Similarity Check within a column

Juliane · July 31, 2024, 12:08pm

Hi, I would like to find similar URLs within a column and mark them as duplicates (e.g. by creating a new column with “Duplicate”). I have tried string similarity, but here two columns are compared. I would like to have the check within one column.

A classic example would be two URLs once with / and without / at the end. Or the URL path was minimally adjusted with an additional pronoun and a duplicate was created.

Does anyone have any idea how I can solve this?

qqilihq · July 31, 2024, 1:00pm

Hi Juliane,

If you have them within a single column, you’ll need to do a cross join first to build pairs which you can then compare:

-Philipp

mlauber71 · July 31, 2024, 1:32pm

@Juliane welcome to the KNIME forum. You could try this example without a ground truth. You will have to see if it works for URLs.

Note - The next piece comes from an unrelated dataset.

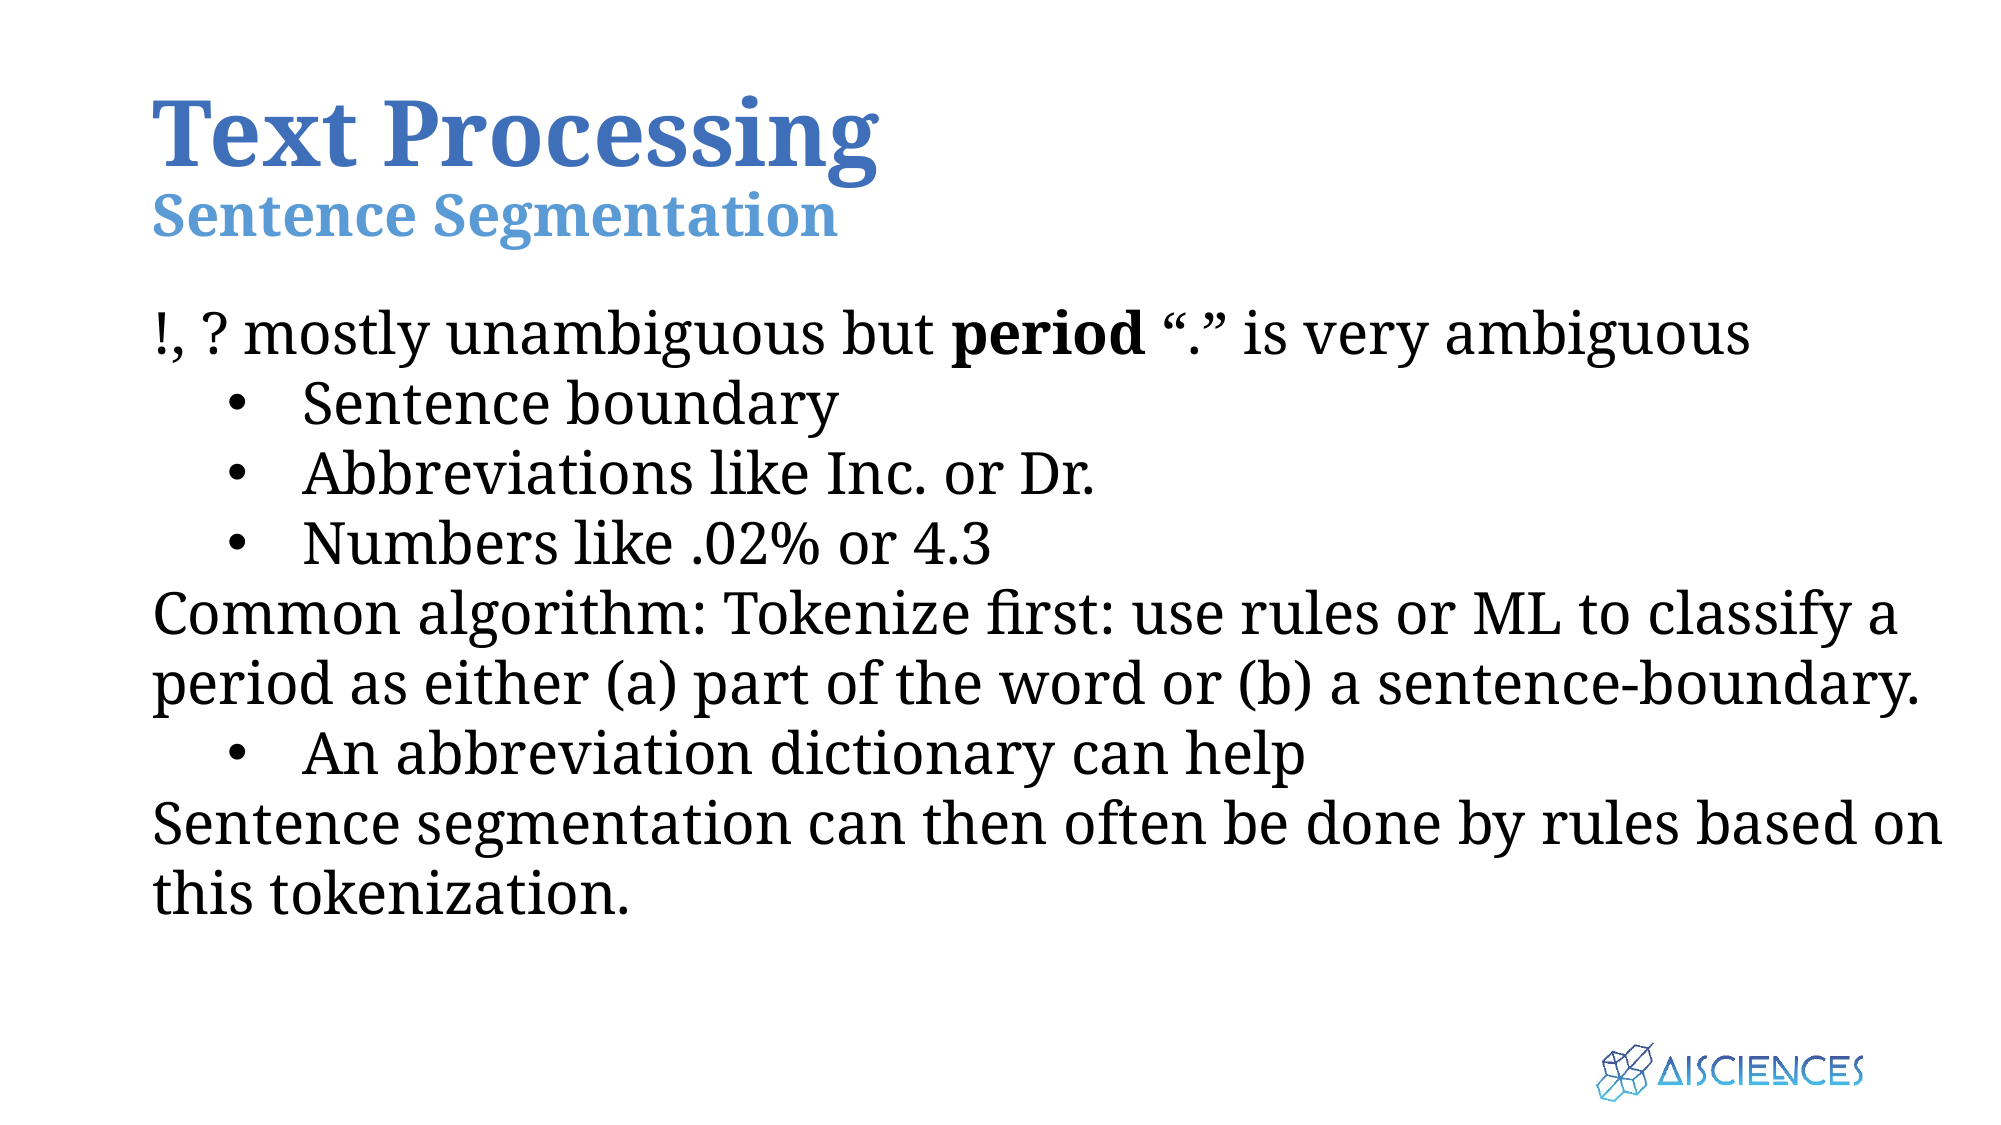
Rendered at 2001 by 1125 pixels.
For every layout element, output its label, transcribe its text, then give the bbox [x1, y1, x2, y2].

Juliane · August 1, 2024, 7:45am

@qqilihq thanks for the hint. I already tried something like this, but what would you do next (I tried Similarity Search, but then I can’t filter them out of the list…).

Juliane · August 1, 2024, 8:10am

Hi, I have downloaded the workflow, but unfortunately I still don’t understand how to apply it to my case… I have a list with over 1000 URLs and sometimes up to 3 or 4 similar URLs that I would like to filter out or possibly merge… I don’t quite understand which part of your workflow can help me.

qqilihq · August 1, 2024, 9:01am

I would do the following:

Build pairs as described above
Use e.g. String Similarity or Column Distance node
Determine suitable distance / similarity metric
Apply a threshold above which pairs are considered “duplicates”

tomljh · August 1, 2024, 9:11am

You can try clustering algorithms, such as DBScan. The distance used in the clustering algorithm can try the Edit Distance（ Levenshtein Distance）.

mlauber71 · August 1, 2024, 4:15pm

@Juliane it allows for a deduplication without a ground truth so it will group similar items within one list. I thought this might be similar to your case.

system · October 30, 2024, 4:16pm

This topic was automatically closed 90 days after the last reply. New replies are no longer allowed.